Saturday, April 19, 2008

Evidence-Based Manual Medicine

After Martha's post, I drove out to our Mesa campus and checked out the "EBM and Manual Medicine book" -- it is AWESOME. It effectively combines anatomy, pathophys, research, controversy, and technique in one manual. As a first edition, it has some flaws, but I think it does what the FOM was meant to do, in a much more user-friendly arrangement. It's perfect for teaching -- or anything that requires presenting manual medicine in a credible, communicable way. Also, It comes with a DVD that outlines many of the techniques described in the book. I'm purchasing a personal copy ASAP.



The book is Evidence-Based Manual Medicine by Michael Seffinger, DO and Raymond Hruby, DO, illustrated by Dr. Kuchera.
Publisher Link
Amazon.com Link

I'll also be adding this to the Recommended Reading page on the site with the next update.

Sunday, April 13, 2008

Conundrum of Osteopathic Medical Education

Hey Erik,
Nice to "meet" you and welcome on board!!

I can answer your question about why we aren't taught OMT treatments for every disease yet there seems to be a pharm treatment (albeit, even the pharm treatments are sometimes ridiculous by just throwing steroids at someone, etc). Research.

What I'm about to say is my pure conjecture, which should not hold any weight. Actually, I need to read more about the history of medicine/physiology/pathology.

It is my belief the original research deducing basic physiology was elegant yet simple, reproducible and irrefutable. Drugs may have been used to help prove a hypothesis, but they weren't used in excess. Concurrently, drugs were being used clinically without a clear rationale. For both of these reasons further research revolved more and more around drugs: how they changed the biochemical make-up of a disease model, their clinical effect, etc. Drugs are handy because you can do a well-controlled study where you have 2 parallel systems, the only difference being the addition of a drug. A researcher's dream. Not to mention the investment of pharm agencies in the funding of said research.

So, our instinct agrees with Dr. Still's idea that the body contains all the ingredients to heal itself, however, our ethical/societal obligation is to "buy" into the pharmacological approach to treatment of disease because that is how society says we should operate. If we don't follow standard recommendations, we could lose our licenses. Another influence in our education are the scientific sticklers (PhD professors) who blindly believe in the scientific method and EBM, shunning most OMT (especially cranial) for conditions other than pain syndromes because they lack clinical experience to valid the non-scientific ways of healing. Thus, these PhD folks want us to maintain our scientific credibility, which I can respect, however they limit us by not seeing what's possible. That leaves us with the clinicians to teach about the possibilities of OMT in the setting of disease, but how many of them are trained appropriately?
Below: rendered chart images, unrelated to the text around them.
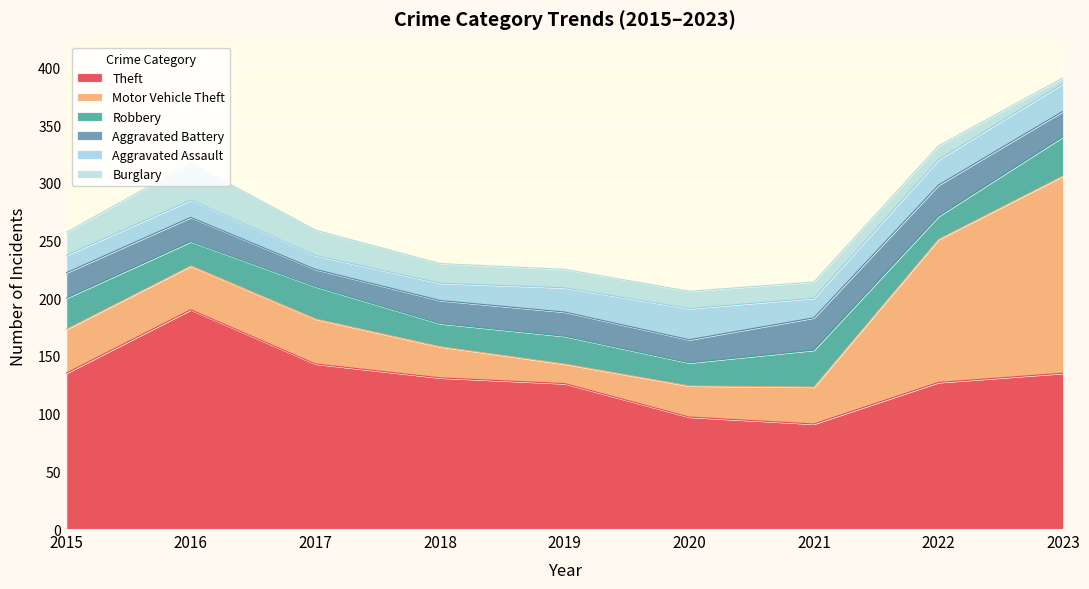

How many values in the Aggravated Assault series exceed 17?

4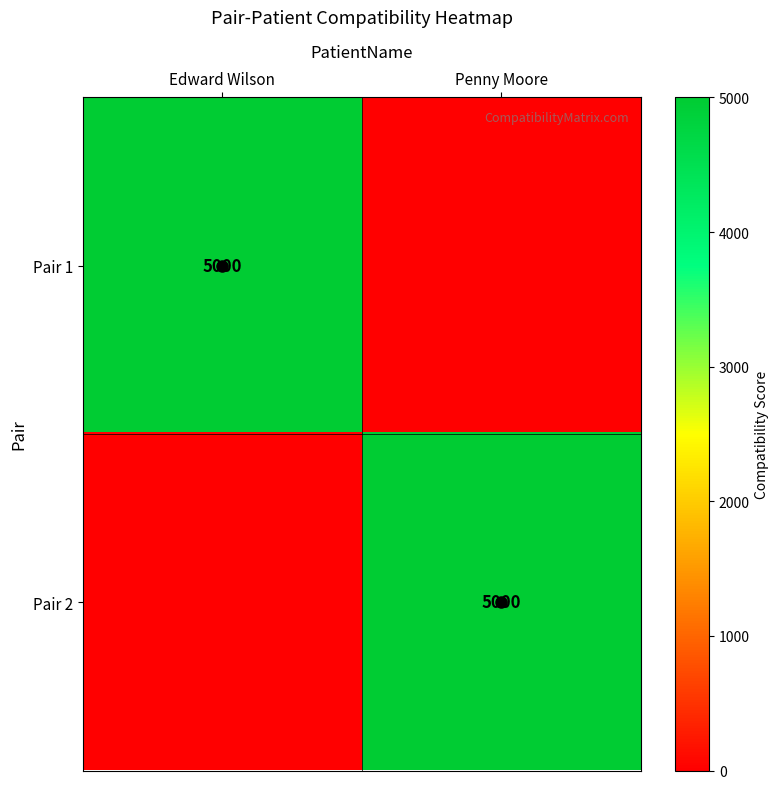

The value of Pair 2 at Penny Moore is 5000. True or false?

True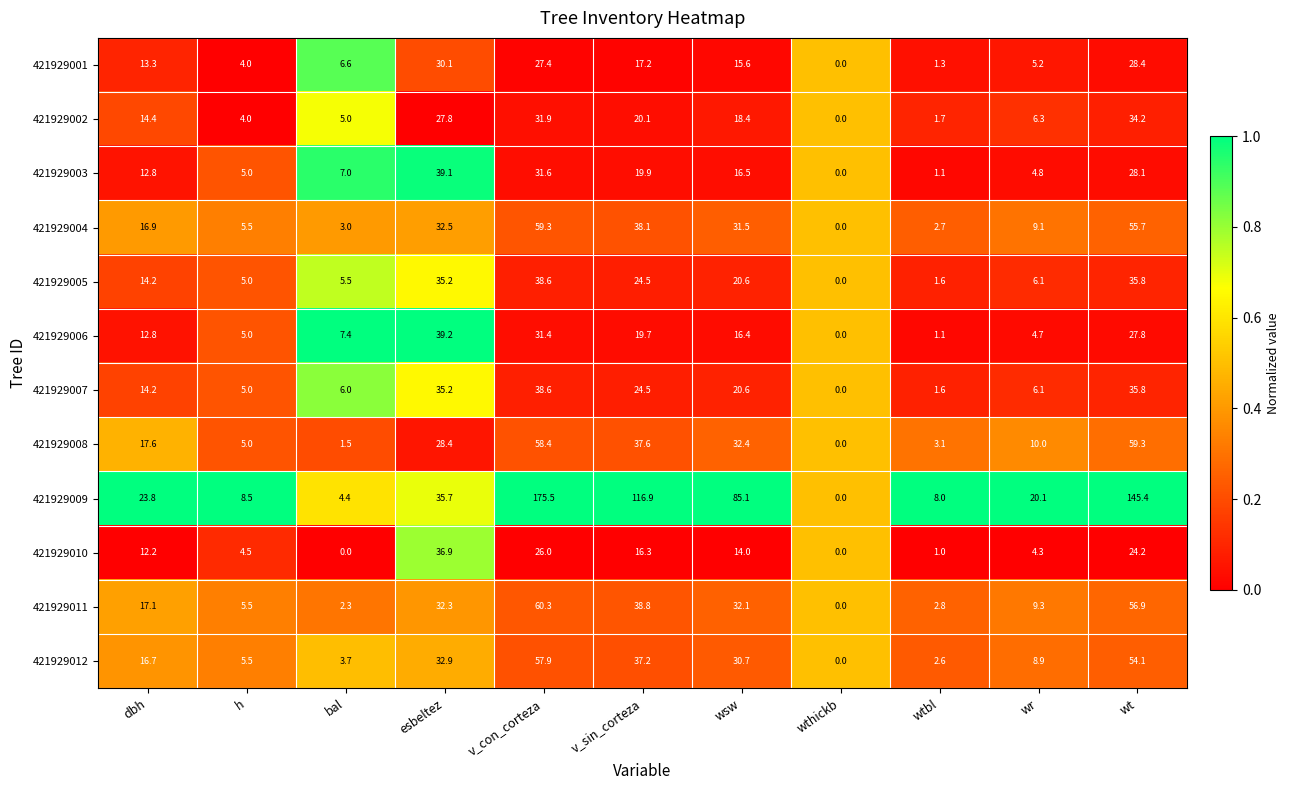

Between bal and wtbl, which series saw the biggest shift?

421929006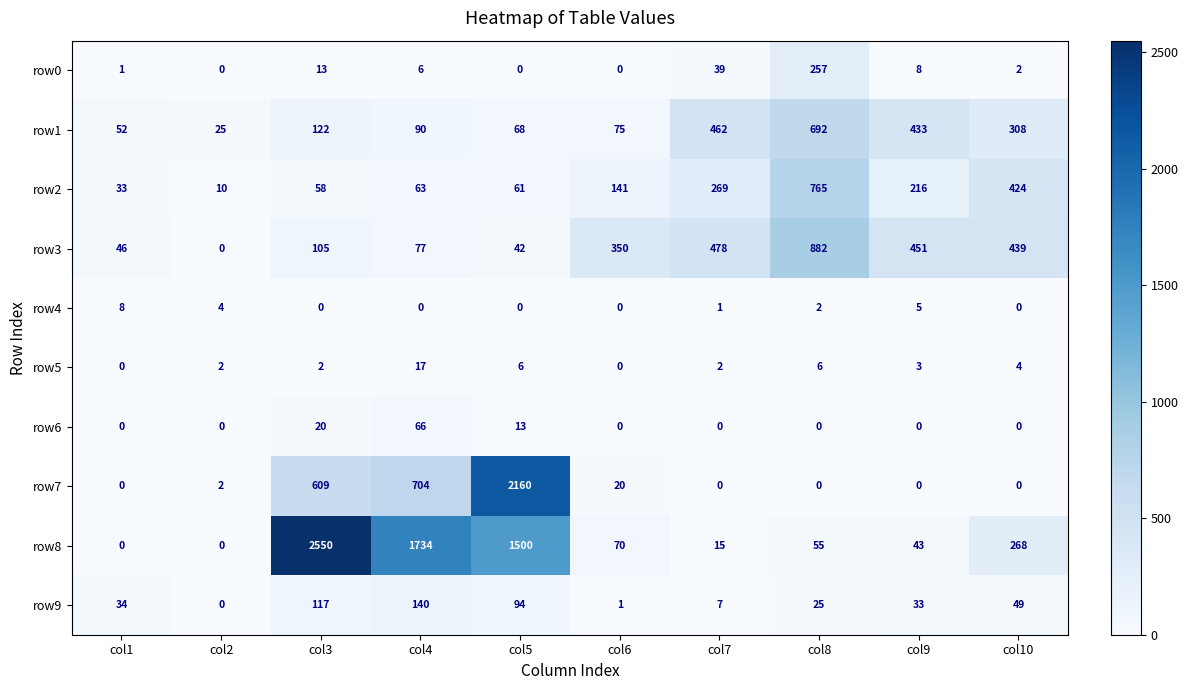

The row9 series shows 33 at col9. True or false?

True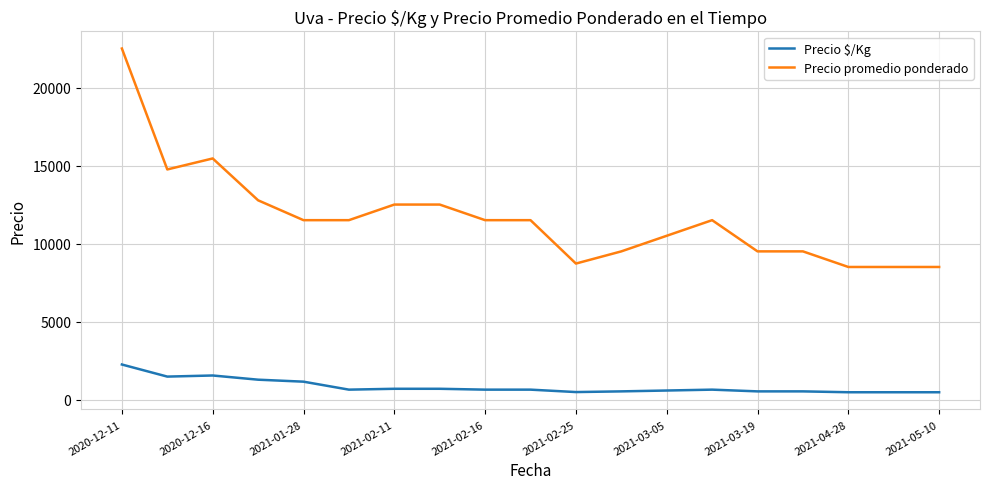

What is the highest value of the Precio promedio ponderado series?

22500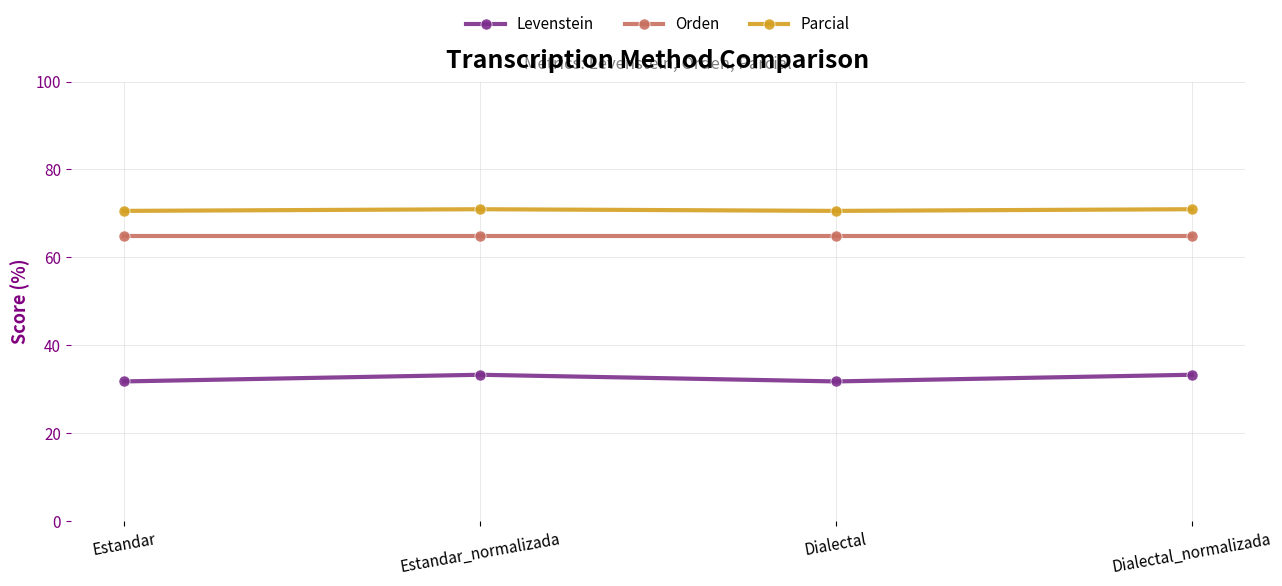

What is the difference between the highest and lowest values at Estandar_normalizada?

37.6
It really is a conundrum, which is why I am so thankful to people like Jonathan and Kelly and yourself who are as passionate about the topic as I am. The Osteopathic Integration website is a great start to give students that speck of hope regarding what MIGHT be possibility with OMT for treatment of disease. There are some excellent texts that SHOULD be cited in our course work, but those god damned PhD people believe that if students are interested, they would fine the resources theirselves. I about went through the roof when one professor told me that. Luckily, a DO stepped in and said she thought my request was reasonable.

On the topic of resources, have any of you heard that Ray Hruby and Mickey Seffenger recently wrote a book on EBM OMM?

Martha

Sunday, April 6, 2008

Welcome


Welcome to the official blog for osteopathicintegration.org ! While we're frequently updating the site, we realized that there was no good way to point out the new content we receive. From now on, all site news, updates, and announcements will be posted here. For easy updates, subscribe to our RSS feed.

Kelly, Martha, and I would also like to welcome our newest team member -- Erik Gulbrandsen, OMS III. Erik is finishing up his third year at KCOM and currently rotating in Carbondale, Illinois. Erik brings many talents to the team; he's an accomplished, self-trained web developer, is drawn to service, and hopes to create a model for continuity clinics in osteopathic med school curricula. We also have Erik to thank for the creation of this blog. Welcome, Erik!